FIG. 3 is an explanatory diagram of an area editor window.

FIG. 4 is an explanatory diagram of a processing condition setting window.

FIG. 5 is a FIB / SEM used in the second embodiment of the present invention.
Explanatory drawing of an apparatus.

[Explanation of symbols]

1 ... FIB column, 2 ... SEM column, 3 ... sample chamber, 4
... sample, 5 ... conversion electrode, 11 ... ion source, 12, 22 ...
Condenser lens, 13, 23 ... Deflector, 14, 24 ...
Objective lens, 15, 25 ... Detector, 21 ... Electron source, 50
... control device, 51 ... computer.

Claims (3)

[Claims] 1. An electron is accelerated and focused to scan on a sample,
The SEM device for forming an observation image by secondary electrons and reflected electrons generated from the sample is provided with a means for inspecting a beam on an electrode, and a normal SEM mode and a secondary electron generation mode by electrode irradiation can be selectively used. The SEM device section configured as described above, the scanning ion microscope function of accelerating and focusing the ions to scan the sample, and form an observation image by the secondary particle signal emitted from the sample, The FIB device section has a function of irradiating the region with selectively focused ions to process the sample, and a sample chamber section for holding the sample in a vacuum, and the beam axes of the FIB and the SEM respectively.

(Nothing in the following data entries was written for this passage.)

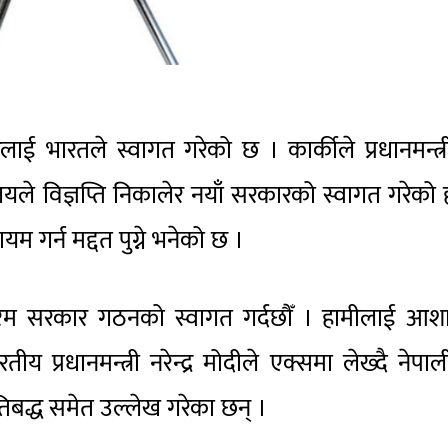
लाई भारतले स्वागत गरेको छ । कार्कीले प्रधानमन्त्
रालयले विज्ञप्ति निकालेर नयाँ सरकारको स्वागत गरेको 
म गर्न मद्दत पुग्ने भनेको छ ।
न्तरिम सरकार गठनको स्वागत गर्दछौँ । हामीलाई आ
तीय प्रधानमन्त्री नरेन्द्र मोदीले एक्समा लेख्दै नेपा
प्रतिबद्ध समेत उल्लेख गरेका छन् ।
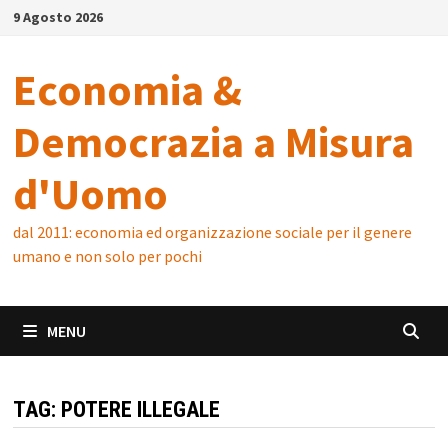
Skip
9 Agosto 2026
to
content
Economia &
Democrazia a Misura
d'Uomo
dal 2011: economia ed organizzazione sociale per il genere
umano e non solo per pochi
MENU
TAG:
POTERE ILLEGALE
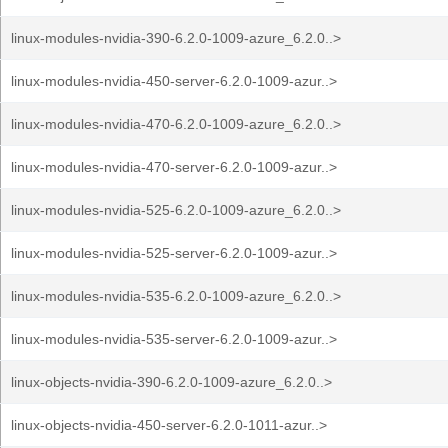
linux-modules-nvidia-390-6.2.0-1009-azure_6.2.0..>
linux-modules-nvidia-450-server-6.2.0-1009-azur..>
linux-modules-nvidia-470-6.2.0-1009-azure_6.2.0..>
linux-modules-nvidia-470-server-6.2.0-1009-azur..>
linux-modules-nvidia-525-6.2.0-1009-azure_6.2.0..>
linux-modules-nvidia-525-server-6.2.0-1009-azur..>
linux-modules-nvidia-535-6.2.0-1009-azure_6.2.0..>
linux-modules-nvidia-535-server-6.2.0-1009-azur..>
linux-objects-nvidia-390-6.2.0-1009-azure_6.2.0..>
linux-objects-nvidia-450-server-6.2.0-1011-azur..>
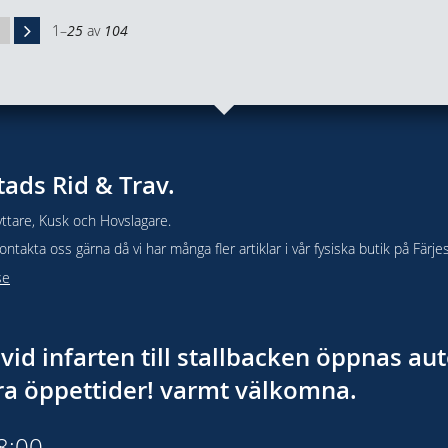
1–
25
av
104
tads Rid & Trav.
ttare, Kusk och Hovslagare.
takta oss gärna då vi har många fler artiklar i vår fysiska butik på Färje
se
vid infarten till stallbacken öppnas a
åra öppettider! varmt välkomna.
18:00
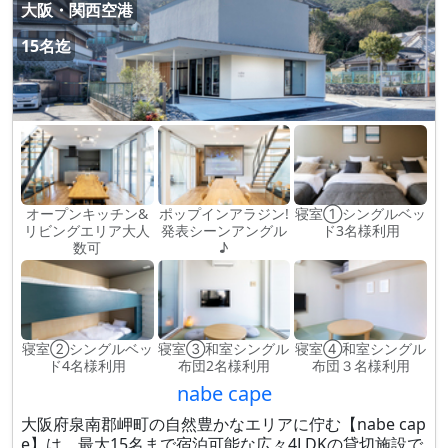
大阪・関西空港
15名迄
オープンキッチン&
ポップインアラジン!
寝室①シングルベッ
リビングエリア大人
発表シーンアングル
ド3名様利用
数可
♪
寝室②シングルベッ
寝室③和室シングル
寝室④和室シングル
ド4名様利用
布団2名様利用
布団３名様利用
nabe cape
大阪府泉南郡岬町の自然豊かなエリアに佇む【nabe cap
e】は、最大15名まで宿泊可能な広々4LDKの貸切施設で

FIBs, which are installed so as to intersect at almost the same position on the same sample.
/ SEM combined device. 2. The FIB / SEM composite apparatus according to claim 1, wherein the electrode is deflected and irradiated with the beam of the SEM to realize the secondary electron generation mode. 3. The SEM by which the electrodes are mechanically moved.
The FIB / SEM combined device according to claim 1 or 2, wherein the FIB / SEM combined device is inserted on the beam axis of, and realizes the secondary electron generation mode.